(Work request) Every line in the data below has to be repeated exactly; no picture belongs in the result.

(Data excerpt)
= = =
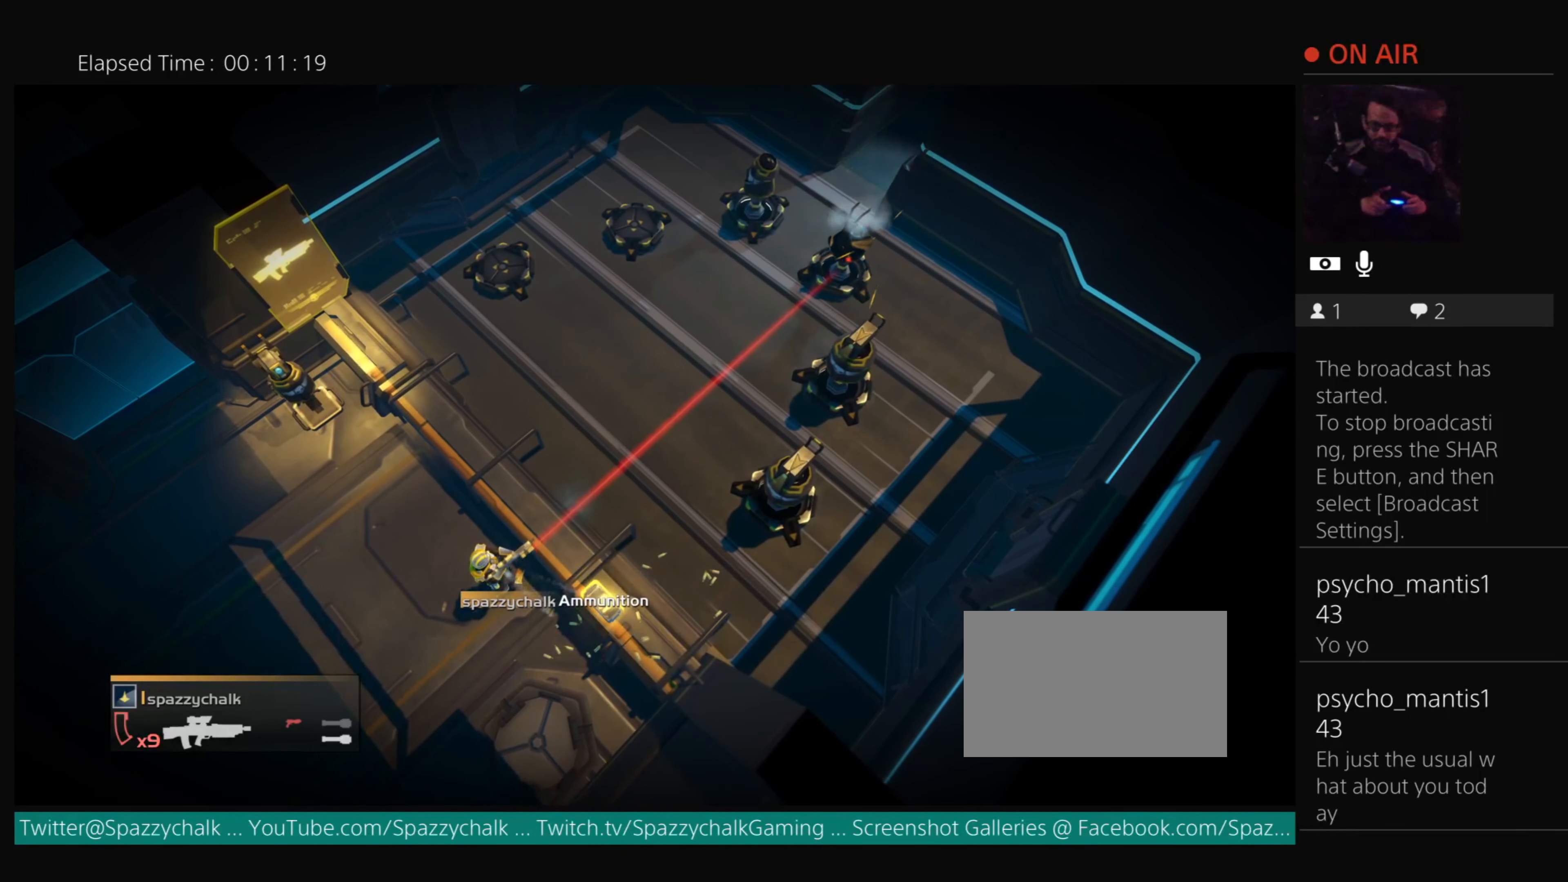
{"buttons": ["R2"], "events": [[300, "R2", "down"]]}
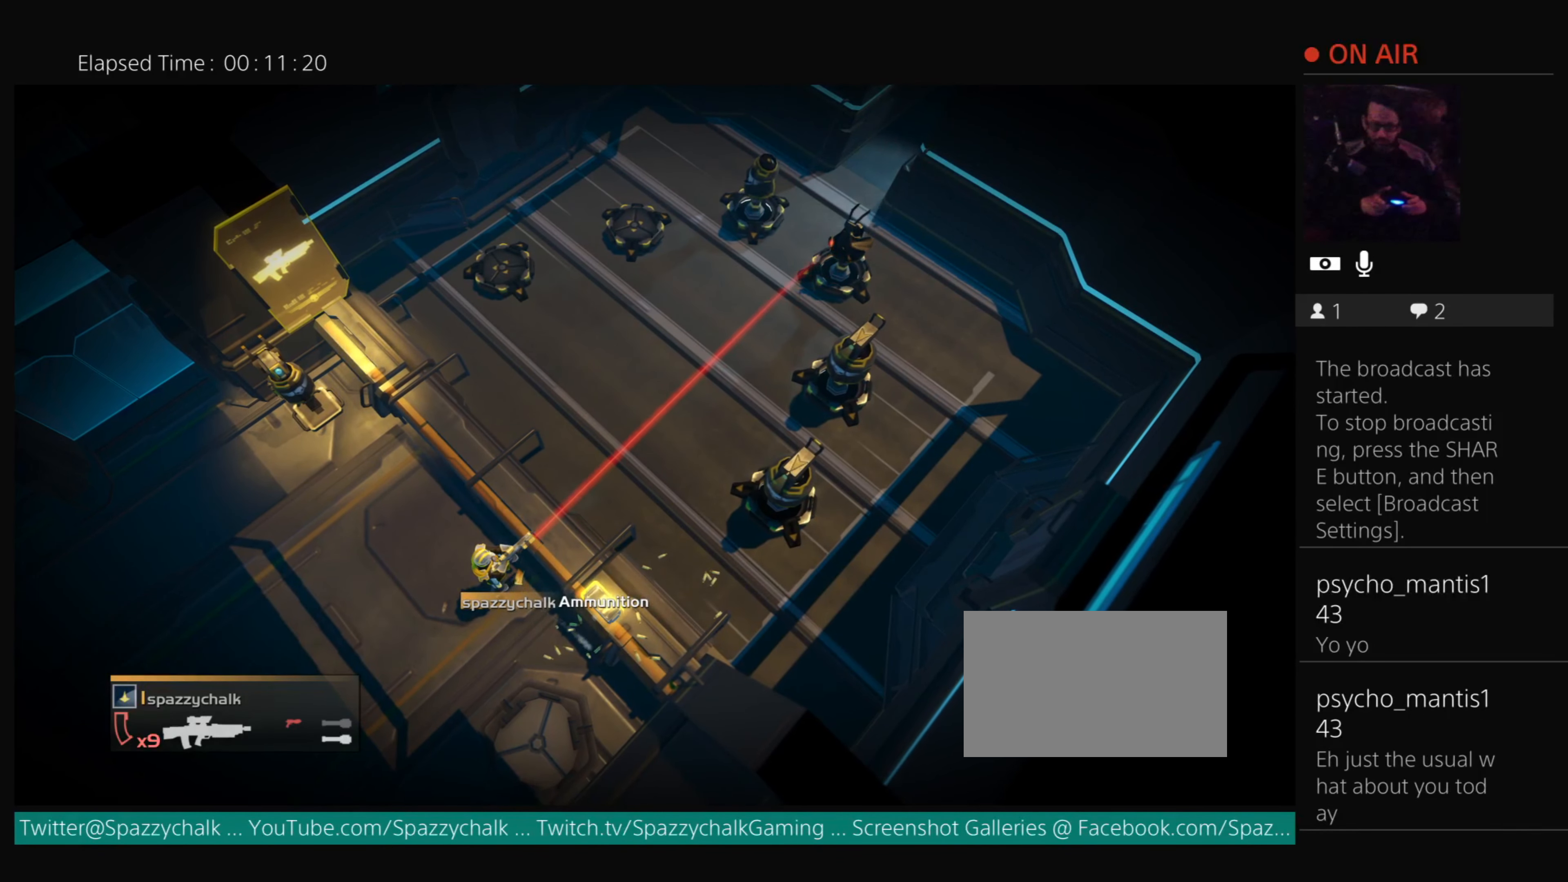
{"buttons": [], "events": [[301, "R2", "up"]]}
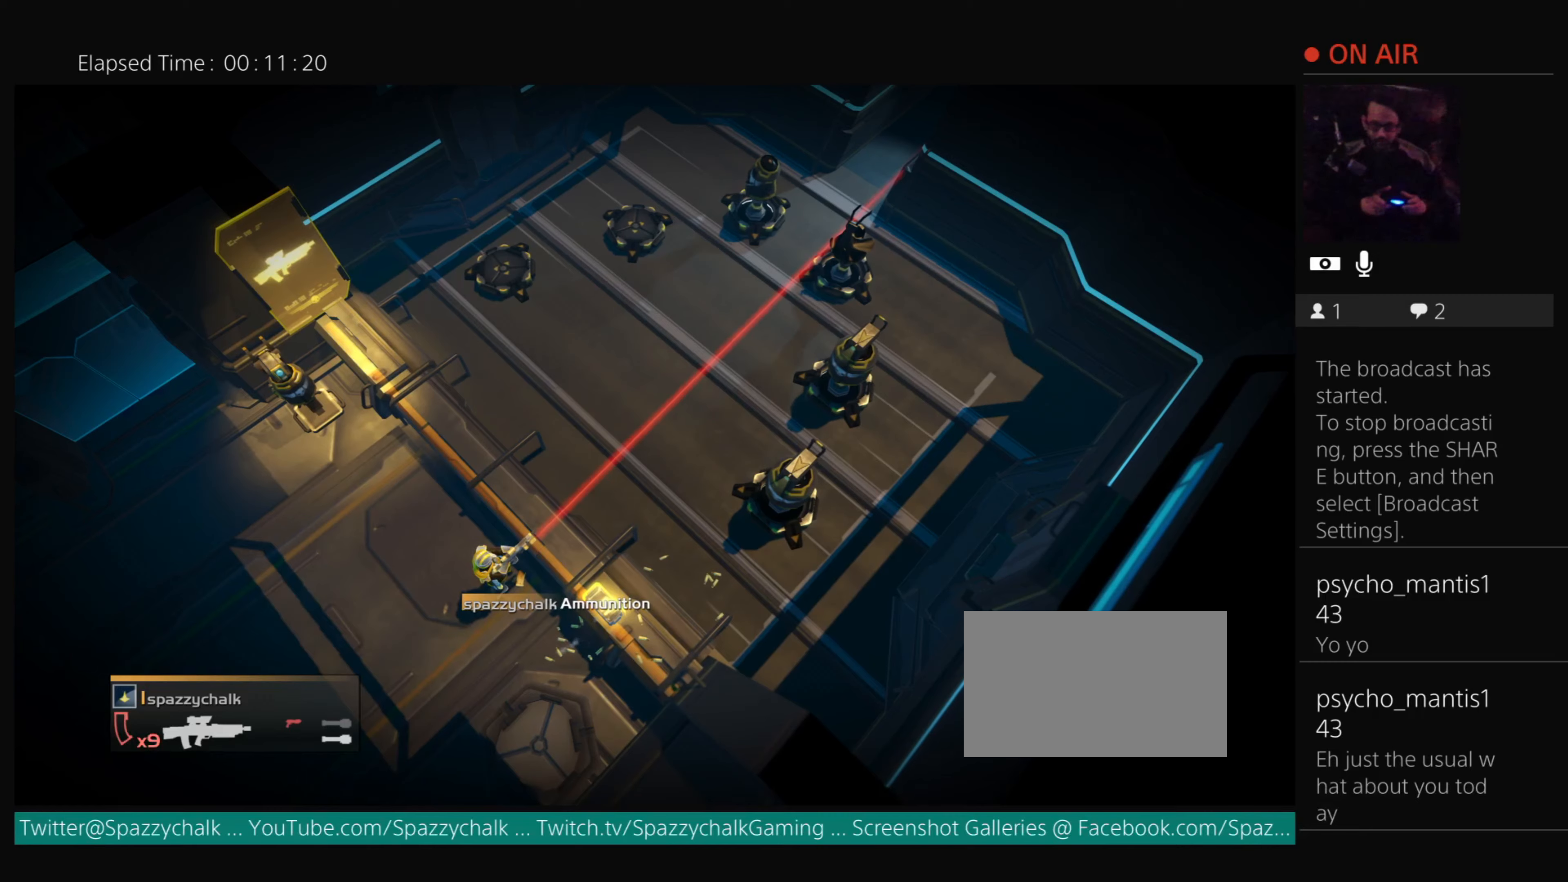
{"buttons": ["R2"], "events": [[300, "R2", "down"]]}
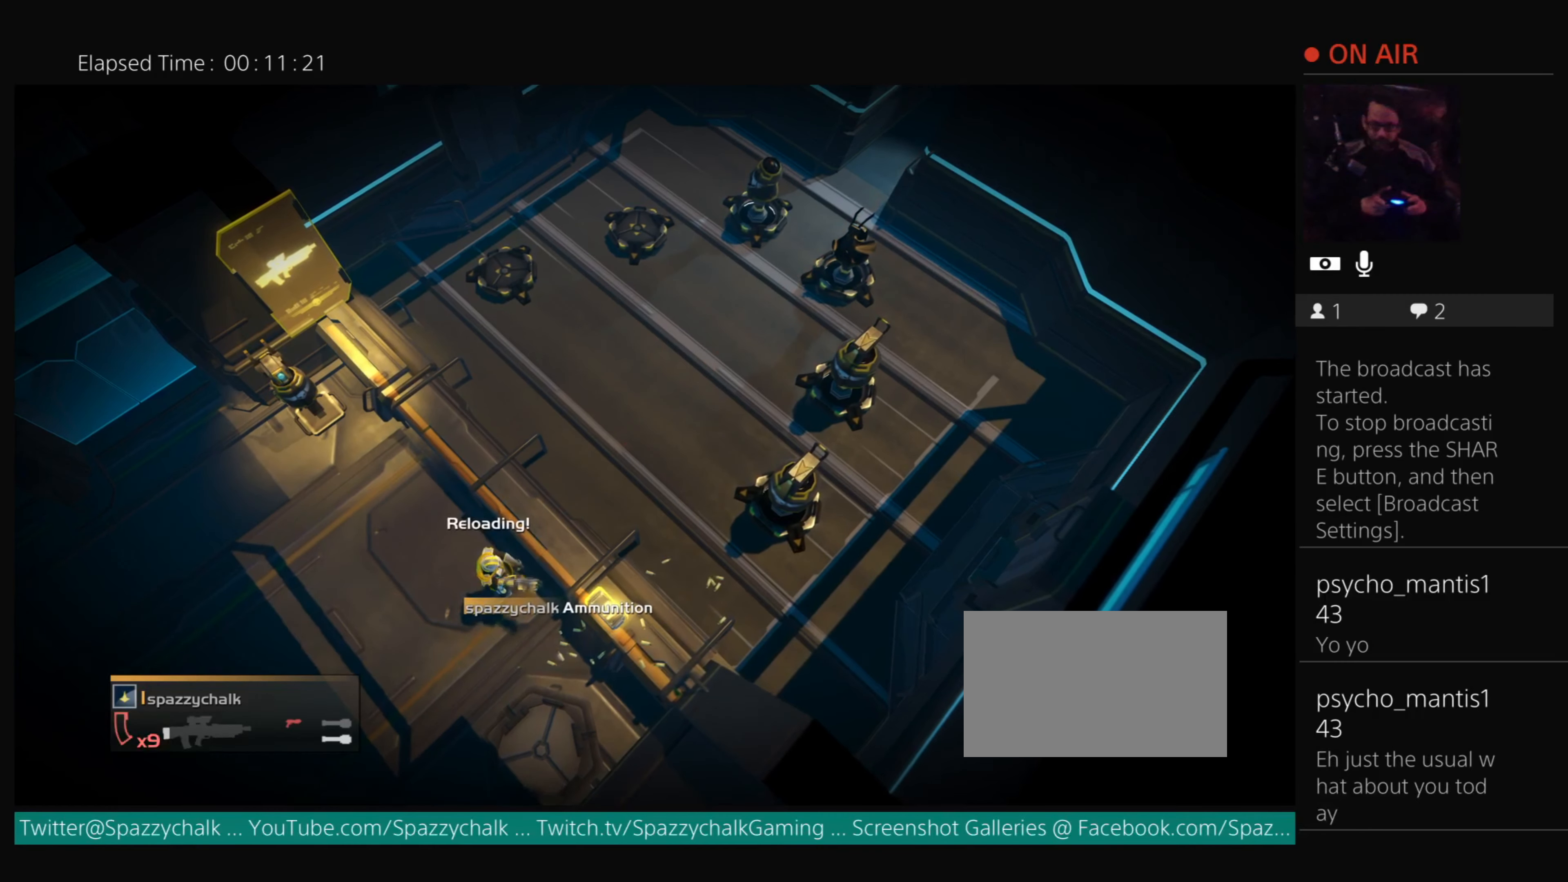
{"buttons": [], "events": [[300, "R2", "up"]]}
= = =
(Response below)
{"buttons": ["R2"], "events": [[300, "R2", "down"]]}
{"buttons": [], "events": [[301, "R2", "up"]]}
{"buttons": ["R2"], "events": [[300, "R2", "down"]]}
{"buttons": [], "events": [[300, "R2", "up"]]}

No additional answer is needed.